研究内容
ウイルスの増殖機構を探り、制御する!
私たちはインフルエンザウイルス、エボラウイルス、ラッサウイルスなどヒト病原性ウイルスに焦点を当て、細胞内増殖機構や病態発現機構の解明を目指しています。また、これら基礎研究を通じて得られた科学的根拠をベースに新規治療法の開発を目指しています。 本研究室は、クライオ電子顕微鏡など多様な電子顕微鏡法を駆使した視覚的な解析を得意としており、ウイルス粒子や感染細胞の詳細な構造をさまざまな分解能で解明することができる日本で唯一の研究室です。また、ヒト呼吸器オルガノイドを用いた新規ウイルス感染モデルの確立を通じて、株化培養細胞を用いた解析では得られない、ヒト体内におけるウイルス増殖機構や感染応答の真の理解を目指しています。
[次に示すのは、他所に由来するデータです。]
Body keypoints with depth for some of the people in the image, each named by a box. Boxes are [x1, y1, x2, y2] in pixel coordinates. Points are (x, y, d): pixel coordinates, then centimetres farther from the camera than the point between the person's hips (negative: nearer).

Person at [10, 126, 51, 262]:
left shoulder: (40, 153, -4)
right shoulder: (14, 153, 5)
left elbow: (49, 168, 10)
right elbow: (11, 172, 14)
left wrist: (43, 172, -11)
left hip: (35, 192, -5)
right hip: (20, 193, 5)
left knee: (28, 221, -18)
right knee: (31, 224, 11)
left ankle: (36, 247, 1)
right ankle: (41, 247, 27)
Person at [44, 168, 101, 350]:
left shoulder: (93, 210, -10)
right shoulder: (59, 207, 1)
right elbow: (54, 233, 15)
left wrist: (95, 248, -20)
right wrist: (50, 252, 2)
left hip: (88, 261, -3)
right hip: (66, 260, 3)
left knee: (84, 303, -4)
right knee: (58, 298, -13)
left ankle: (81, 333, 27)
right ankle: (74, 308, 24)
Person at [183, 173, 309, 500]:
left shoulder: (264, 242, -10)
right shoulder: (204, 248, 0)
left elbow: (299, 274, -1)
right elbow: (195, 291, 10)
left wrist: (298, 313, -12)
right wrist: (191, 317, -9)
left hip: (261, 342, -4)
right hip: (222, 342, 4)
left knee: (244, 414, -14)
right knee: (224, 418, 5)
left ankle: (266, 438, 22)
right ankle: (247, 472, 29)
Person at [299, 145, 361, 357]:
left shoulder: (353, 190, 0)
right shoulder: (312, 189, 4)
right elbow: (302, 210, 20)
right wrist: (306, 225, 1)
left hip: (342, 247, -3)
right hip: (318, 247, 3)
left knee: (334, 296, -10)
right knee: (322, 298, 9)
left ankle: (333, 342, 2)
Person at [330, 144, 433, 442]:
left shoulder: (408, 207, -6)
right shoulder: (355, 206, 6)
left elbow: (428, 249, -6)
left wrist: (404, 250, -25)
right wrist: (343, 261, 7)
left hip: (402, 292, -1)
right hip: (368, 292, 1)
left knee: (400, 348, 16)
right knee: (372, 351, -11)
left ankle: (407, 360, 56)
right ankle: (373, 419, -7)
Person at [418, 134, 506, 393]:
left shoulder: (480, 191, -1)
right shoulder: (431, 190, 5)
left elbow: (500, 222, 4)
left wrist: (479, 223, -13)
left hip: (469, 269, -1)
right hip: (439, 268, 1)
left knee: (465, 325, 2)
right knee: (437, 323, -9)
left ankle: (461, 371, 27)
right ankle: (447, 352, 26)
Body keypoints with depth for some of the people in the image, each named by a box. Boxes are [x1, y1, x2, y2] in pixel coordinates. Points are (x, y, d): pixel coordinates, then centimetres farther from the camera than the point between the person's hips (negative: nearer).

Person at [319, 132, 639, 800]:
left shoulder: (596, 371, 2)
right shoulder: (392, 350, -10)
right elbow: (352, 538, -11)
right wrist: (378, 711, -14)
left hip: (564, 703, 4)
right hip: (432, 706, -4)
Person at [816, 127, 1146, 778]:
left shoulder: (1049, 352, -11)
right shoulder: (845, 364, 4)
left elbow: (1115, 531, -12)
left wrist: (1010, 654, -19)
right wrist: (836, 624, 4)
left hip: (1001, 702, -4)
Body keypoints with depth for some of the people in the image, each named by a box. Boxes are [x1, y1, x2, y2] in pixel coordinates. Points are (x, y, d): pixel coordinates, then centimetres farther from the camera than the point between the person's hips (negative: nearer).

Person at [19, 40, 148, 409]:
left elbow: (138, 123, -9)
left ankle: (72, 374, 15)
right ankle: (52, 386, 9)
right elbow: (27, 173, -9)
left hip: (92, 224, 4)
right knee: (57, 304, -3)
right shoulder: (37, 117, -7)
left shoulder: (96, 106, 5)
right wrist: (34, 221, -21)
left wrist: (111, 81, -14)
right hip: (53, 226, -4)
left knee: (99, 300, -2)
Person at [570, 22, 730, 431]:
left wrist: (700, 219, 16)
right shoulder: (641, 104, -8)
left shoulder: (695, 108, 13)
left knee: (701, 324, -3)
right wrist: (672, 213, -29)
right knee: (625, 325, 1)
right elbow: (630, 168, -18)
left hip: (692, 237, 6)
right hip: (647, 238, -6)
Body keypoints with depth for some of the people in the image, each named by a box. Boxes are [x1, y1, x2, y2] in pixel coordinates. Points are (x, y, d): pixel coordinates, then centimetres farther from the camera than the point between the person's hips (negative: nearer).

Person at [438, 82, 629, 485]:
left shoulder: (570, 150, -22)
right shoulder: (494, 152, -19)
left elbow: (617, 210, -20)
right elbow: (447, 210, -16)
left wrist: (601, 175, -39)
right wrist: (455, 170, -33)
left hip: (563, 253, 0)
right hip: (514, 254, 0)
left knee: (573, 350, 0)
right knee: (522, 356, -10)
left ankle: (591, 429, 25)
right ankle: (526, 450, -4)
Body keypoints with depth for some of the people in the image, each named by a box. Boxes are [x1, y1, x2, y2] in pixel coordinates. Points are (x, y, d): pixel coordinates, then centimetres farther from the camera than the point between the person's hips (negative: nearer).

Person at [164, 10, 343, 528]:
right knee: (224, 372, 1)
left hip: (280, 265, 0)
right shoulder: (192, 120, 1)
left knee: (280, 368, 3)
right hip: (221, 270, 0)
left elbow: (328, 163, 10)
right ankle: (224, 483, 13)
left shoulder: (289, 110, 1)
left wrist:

従来からの研究手法のみにとらわれることなく、構造生物学や発生学など異分野の手法や知見を取り入れた革新的な研究を進め、ウイルス学に新たな道を切り開くことを目指しています。
インフルエンザウイルスの遺伝機構
インフルエンザウイルスのゲノムRNAは8本に分節化しています。しかし、8本に分かれたゲノム分節が子孫ウイルス粒子にどのように取り込まれるのか、長年の謎でした。私たちはインフルエンザウイルスを人工合成するリバースジェネティクス法や様々な電子顕微鏡法を組み合わせ、8種類8本のゲノム分節が規則的な配置をとって子孫ウイルス粒子に選択的に取り込まれることを解明しました。現在はその分子機構の解明を目指しています。(図)電子線トモグラフィー法により3次元再構築したインフルエンザウイルス粒子。
[参考文献:Noda et al. Nature 2006; Muramoto et al. J Virol 2006; Noda et al. Nat Commun 2012; Sugita et al. J Virol 2013; Noda et al. Nat Commun 2018; Miyamoto et al. J Virol 2022]
エボラウイルスのヌクレオカプシド形成機構とその機能発現制御機構
エボラウイルスのヌクレオカプシドはゲノムRNAとNP、VP24、VP35、VP30、Lから構成された螺旋状の巨大な複合体であり、ゲノムRNAの転写・複製および子孫ウイルス粒子への輸送などさまざまな機能を発揮します。しかしその詳細な構造は未決定のままです。私たちはクライオ電子顕微鏡法により、ヌクレオカプシドのコア構造となる螺旋状NP-RNA複合体の構造を高分解能で決定しました。さらにVP24分子が結合したNP-RNA複合体の高分解能構造も決定し、VP24分子によるヌクレオカプシドの転写複製制御機構を解明しました。(図)クライオ電子顕微鏡法により決定したマールブルクウイルス(エボラウイルスと近縁のウイルス)のNP-RNA複合体の構造。
[参考文献:Noda et al. PLoS pathog 2006; Noda et al. J Gen Virol 2010; Sugita et al. Nature 2018; Fujita-Fujiharu et al. Nat Commun 2022; Hu et al. PNAS Nexus 2023]
ヒト呼吸器オルガノイドの開発と新規ウイルス感染系の確立
従来のウイルス学研究では、本来の感染宿主とは異なる動物種(イヌやサルなど)や標的臓器(腎臓細胞など)の株化培養細胞を用いることが多く、ヒト呼吸器における感染増殖機構や感染応答を正確に反映した解析系とは言えませんでした。そこで私たちはES細胞やiPS細胞からヒトの呼吸器上皮を作製し、ヒト体内における感染増殖機構や宿主の感染応答の解析を進めています。また、本オルガノイドを応用して動物ウイルスがヒトに伝播する可能性を評価する実験系の確立を目指しています。(図)ヒトES細胞から作製した鼻腔上皮オルガノイドの走査電子顕微鏡像。